How Should Christians Approach Works of Culture?

How Should Christians Approach Works of Culture?

Everyone has a favorite book, movie, or piece of art. Even Christians who largely decry the cultural productions of this world admit that they enjoy some of these things. And there is no surprise why: because all of us, Christian and non-Christian, are human beings and have the same senses - able to enjoy good food, delight in a sound rest upon a comfortable bed, and marvel at the wild mountain scenery of Montana. Cultural productions, in a very basic sense, seek to evoke wonder and delight at the amazing things that God has given to us.

It is true, however, that many cultural productions tend to pervert and demean this wonderful world which is now groaning under the curse of sin. So, this is a legitimate question for Christians to ask: How should we approach cultural works in general? How should we discriminate between what is exploitative and what is good, right, and true? Can unbelievers still produce cultural works that can give glory to their Creator?

The Apostle Paul in Philippians 4:8-9 sets forth a standard for all Christians to follow: “Finally, brothers, whatever is true, whatever is honorable, whatever is just, whatever is pure, whatever is lovely, whatever is commendable, if there is any excellence, if there is anything worthy of praise, think about these things. What you have learned and received and heard and seen in me - practice these things, and the God of peace will be with you.”

This is a good general rule for us to follow when evaluating works of culture. It does not mean that we should avoid cultural works that show evil behavior, for even the Bible itself depicts evil behavior - yet it does this for the higher purpose of setting sin against what is good and true, so that we are led to detest evil and love righteousness.

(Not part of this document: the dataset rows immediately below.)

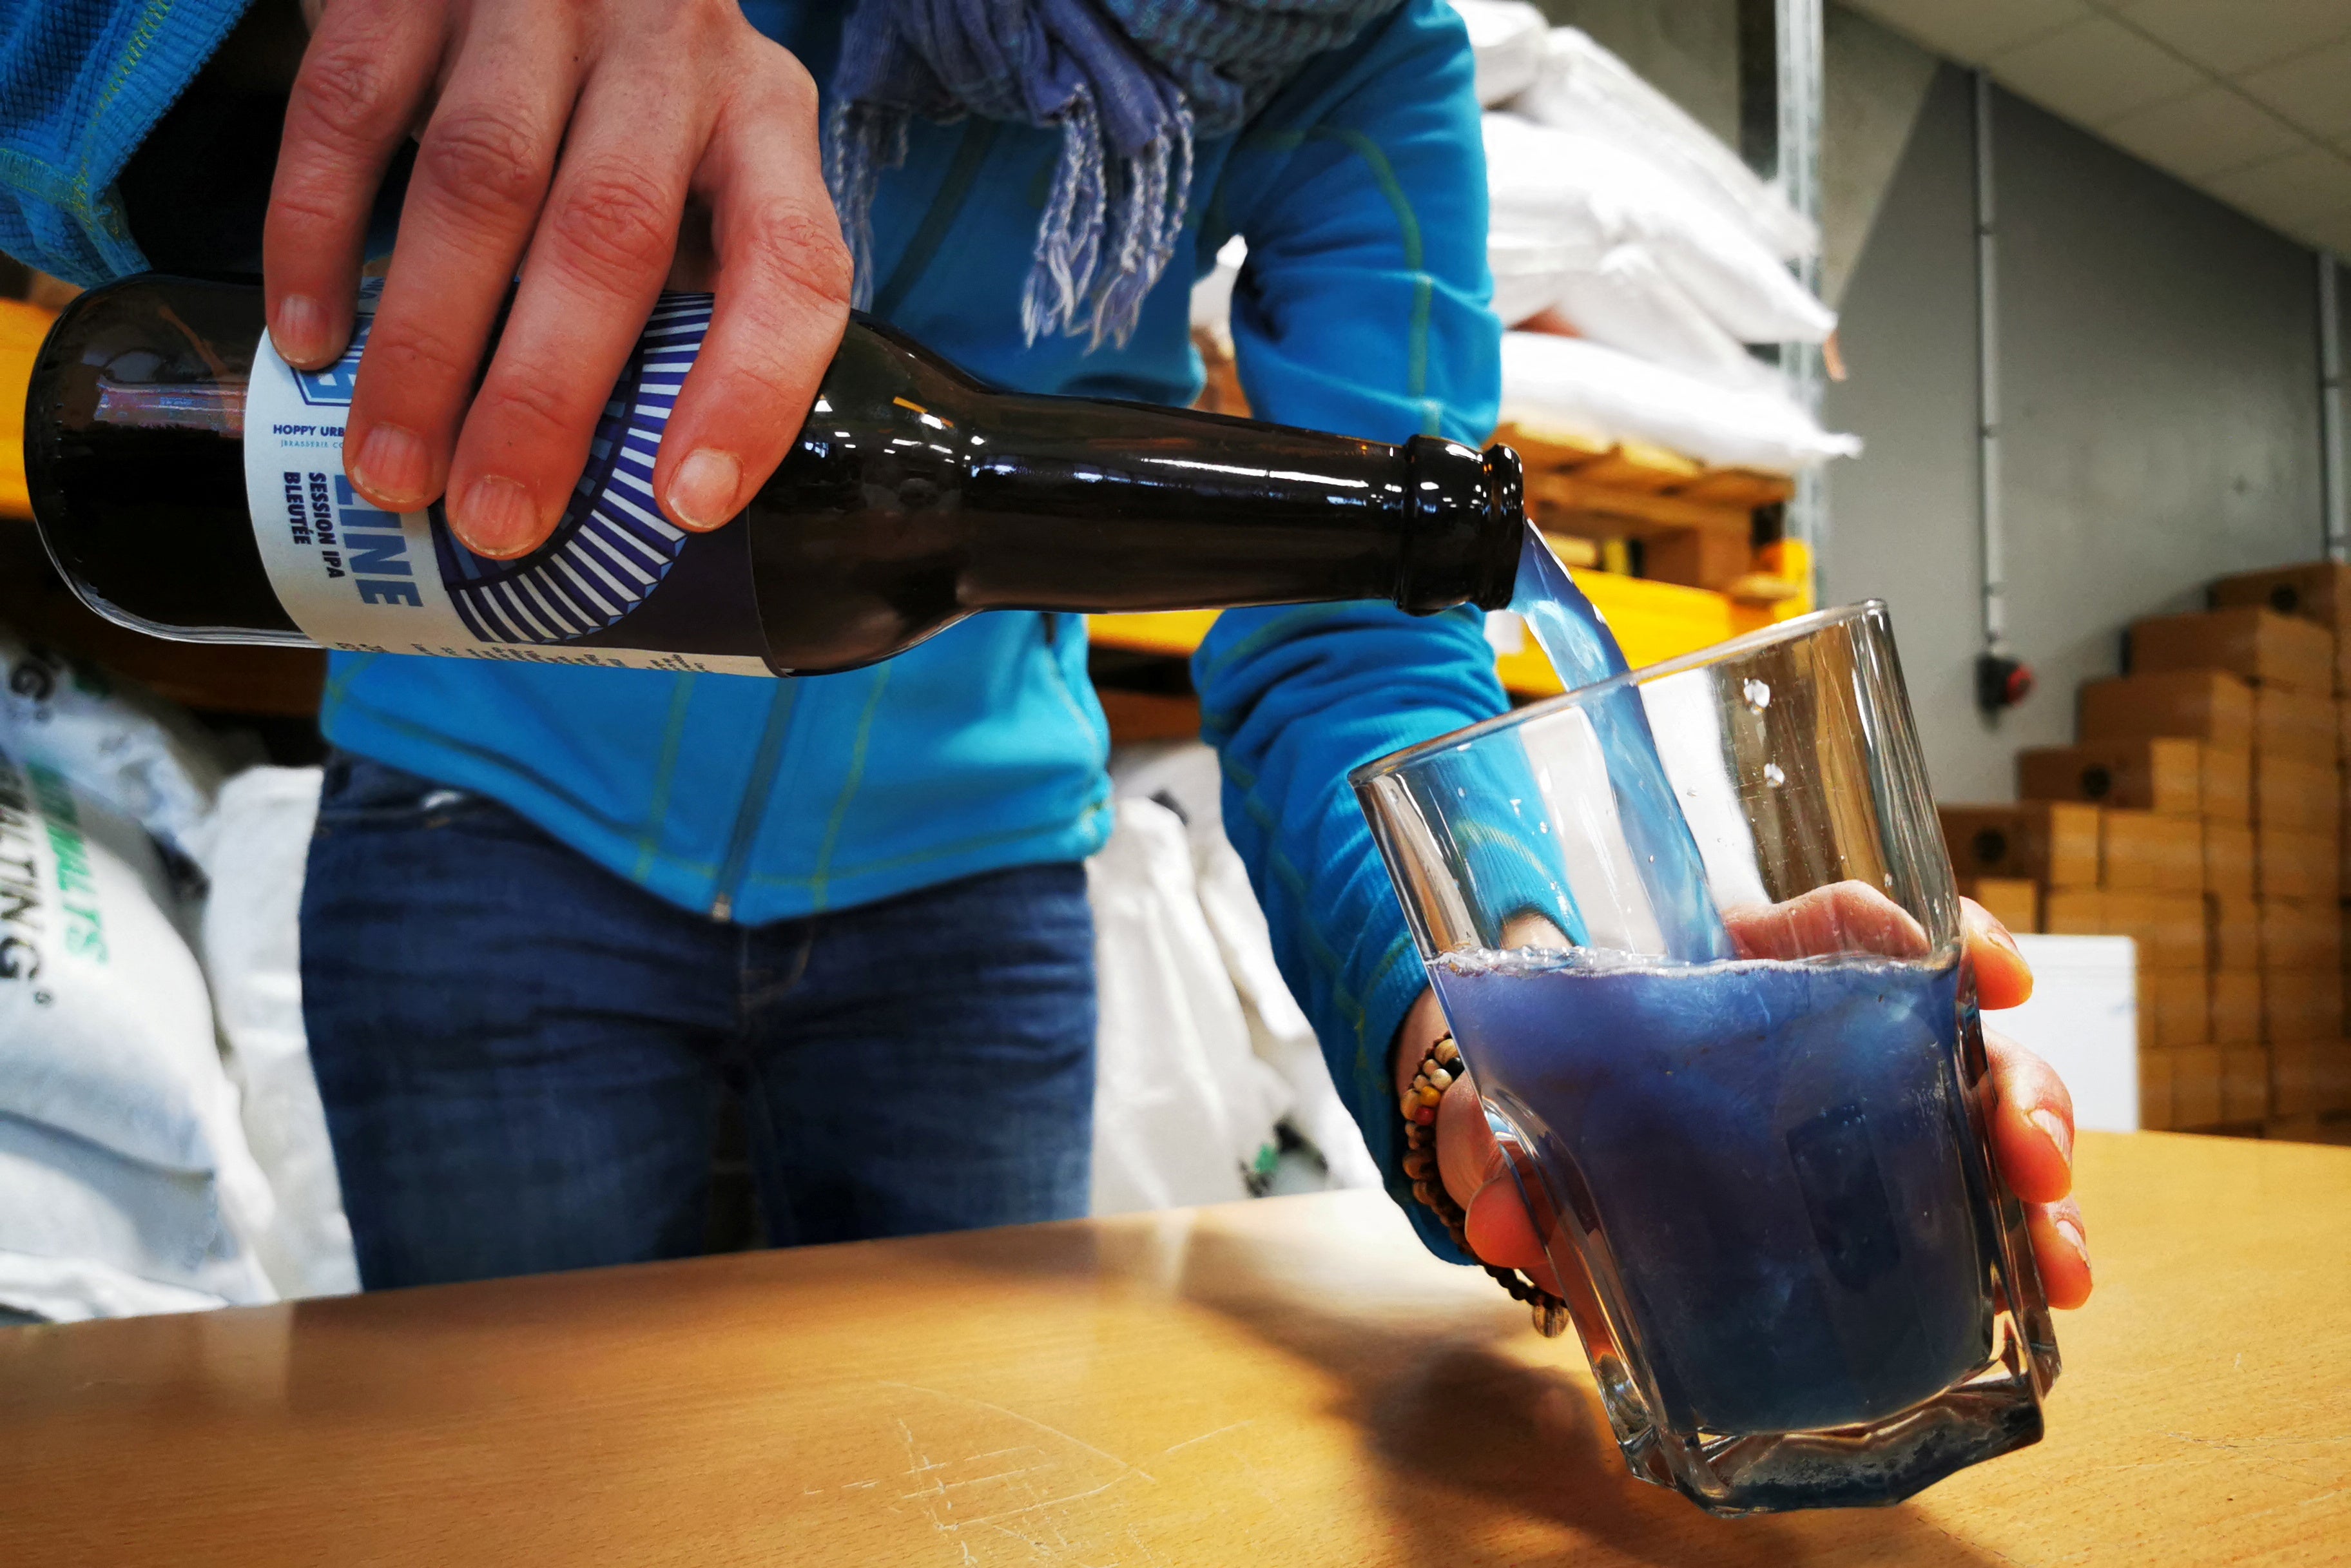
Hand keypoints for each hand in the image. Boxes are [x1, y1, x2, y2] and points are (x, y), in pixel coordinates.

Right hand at [265, 0, 852, 557]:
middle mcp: (668, 50)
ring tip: (393, 471)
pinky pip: (349, 113)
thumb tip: (620, 496)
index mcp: (764, 120)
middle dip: (546, 398)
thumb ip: (676, 294)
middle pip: (611, 234)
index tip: (682, 506)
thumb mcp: (693, 175)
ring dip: (430, 345)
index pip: (791, 265)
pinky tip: (308, 344)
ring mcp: (535, 2)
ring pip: (480, 183)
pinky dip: (318, 236)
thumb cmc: (619, 105)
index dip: (750, 392)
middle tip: (494, 522)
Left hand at [1398, 890, 2092, 1312]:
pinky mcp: (1862, 1196)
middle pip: (1950, 1033)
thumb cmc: (1527, 1081)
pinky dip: (2009, 1248)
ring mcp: (1854, 1112)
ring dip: (2034, 1184)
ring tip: (2055, 1260)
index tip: (1992, 970)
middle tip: (2034, 1156)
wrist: (1522, 1142)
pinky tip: (2040, 1295)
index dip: (1929, 933)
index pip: (1845, 922)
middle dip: (2018, 1086)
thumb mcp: (1499, 1098)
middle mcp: (1819, 1029)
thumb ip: (1489, 1140)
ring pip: (1978, 1119)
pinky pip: (1957, 1207)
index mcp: (1734, 970)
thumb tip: (1506, 1212)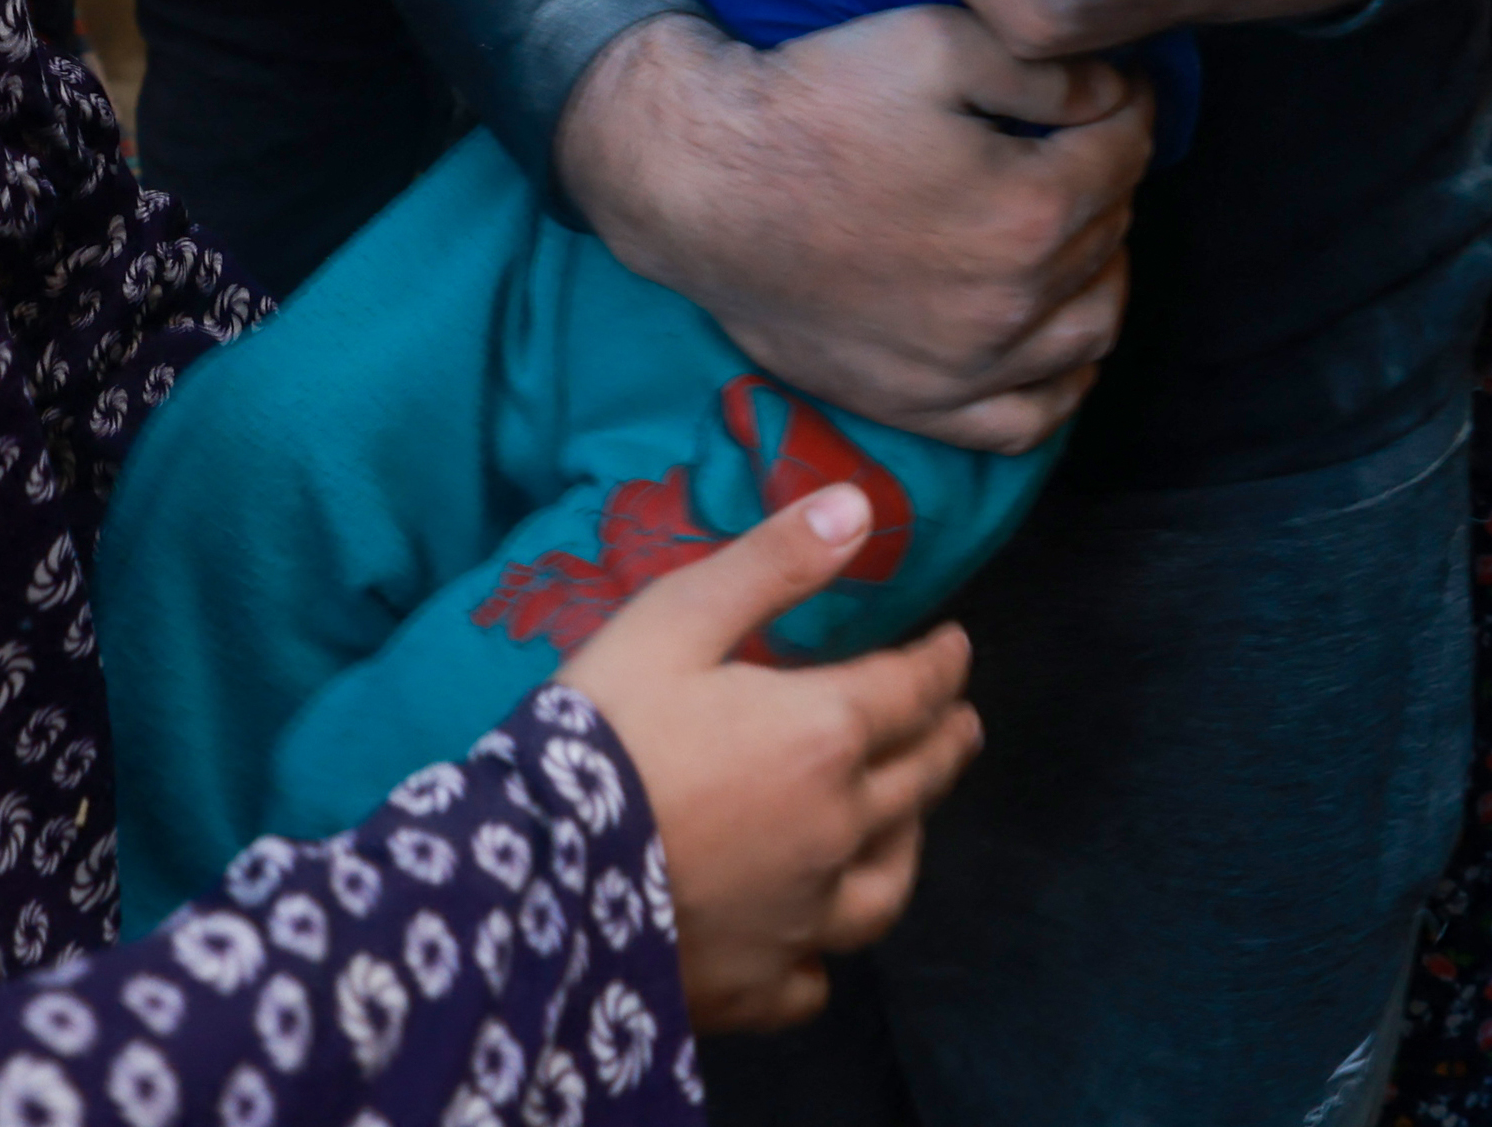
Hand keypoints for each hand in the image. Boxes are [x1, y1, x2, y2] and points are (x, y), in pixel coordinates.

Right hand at [556, 10, 1145, 454]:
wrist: (699, 186)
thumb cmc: (812, 105)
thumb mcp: (936, 43)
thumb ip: (1049, 68)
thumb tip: (1118, 94)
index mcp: (1029, 209)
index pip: (1128, 149)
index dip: (1128, 104)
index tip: (1111, 86)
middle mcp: (1013, 304)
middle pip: (1111, 230)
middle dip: (1106, 176)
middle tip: (1077, 140)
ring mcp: (969, 369)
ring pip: (1094, 327)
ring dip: (1102, 270)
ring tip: (1071, 226)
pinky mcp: (922, 408)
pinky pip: (1032, 419)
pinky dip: (1063, 379)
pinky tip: (1052, 334)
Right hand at [559, 484, 984, 1034]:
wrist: (531, 876)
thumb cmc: (600, 731)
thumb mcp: (676, 619)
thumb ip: (772, 564)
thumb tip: (858, 506)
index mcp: (824, 735)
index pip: (912, 692)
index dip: (941, 663)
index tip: (955, 647)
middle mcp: (835, 830)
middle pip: (919, 783)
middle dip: (946, 741)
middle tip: (960, 723)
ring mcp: (802, 918)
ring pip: (887, 887)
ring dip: (907, 845)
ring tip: (909, 824)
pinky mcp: (756, 986)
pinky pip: (815, 979)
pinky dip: (822, 957)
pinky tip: (812, 948)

Paul is encouraging believers to reflect not only on the wonderful gifts of salvation that they have received from God, but also on all other things that are good - including the benevolence of God and His glorious works of creation.

This is why when we reflect upon works of culture, we need to ask if they affirm something about who we are as human beings, who we are as God created us. And even unbelievers who deny God can frequently display this, because even though they rebel against Him, they cannot deny their own humanity. I would choose to call this type of affirmation “the human condition.” Any work of culture that accurately depicts some facet of who we are as human beings - whether in happiness, sadness, sickness, sorrow, prosperity, and poverty - is a worthy work to contemplate. Even works which end upon a pessimistic note serve to illustrate the truth of our sinful brokenness, which ought to drive us to our Savior who provides all comfort and redemption.  This is one way in which God's common grace operates.

Of course, we need to be discerning and wise. Different Christians interact in different ways and levels with various works of culture that are worthy of being seen. Some may be able to bear more difficult things to see, while others will prefer to engage with easier materials. We need to continually bring God’s truth to bear upon worthy cultural works in order to fully elaborate upon them and point out where these works can benefit from a Biblical perspective, while sympathizing with the cultural work’s main thrust since it does accurately depict some facet of our humanity. That is why we must not seek to be “entertained” (in the shallowest sense of the word), for this type of mindset abandons all discernment and allows perversions to rush in uninhibited. But we can appreciate what is good and true and right, and thus be “entertained” (in a solid sense) by the wonder of God’s creation and the context of His redemptive work.

Let me conclude with a concrete example. Why do so many people enjoy The Lord of the Rings? It is because J.R.R. Tolkien creates a magnificent world full of amazing splendor and profound characters that lift up our minds to contemplate the important themes of our world: beauty, friendship, love, redemption, courage, and victory over evil. Expertly crafted prose (and poetry inserted in various places!) help us appreciate the value of beautiful language. The LOTR affirms who we are as human beings by raising up the things that define us and establishing them as attributes worthy to be adored. That is why it is a classic - all the classic works do this.

This is a rather broad overview, of course, and so in future posts I’m thinking about delving into more particulars - such as how to approach literature, and how to approach film. It does take effort to train ourselves to become wise and discerning enjoyers of cultural works and resist the manifold temptations to become lazy and shallow in our leisure time. But the rewards are great, because a proper enjoyment of culture, for Christians, is nothing less than a pursuit of our wonderful Creator and Lord, seeking to know Him better and love Him more intimately, all because of the salvation which Christ has freely given us.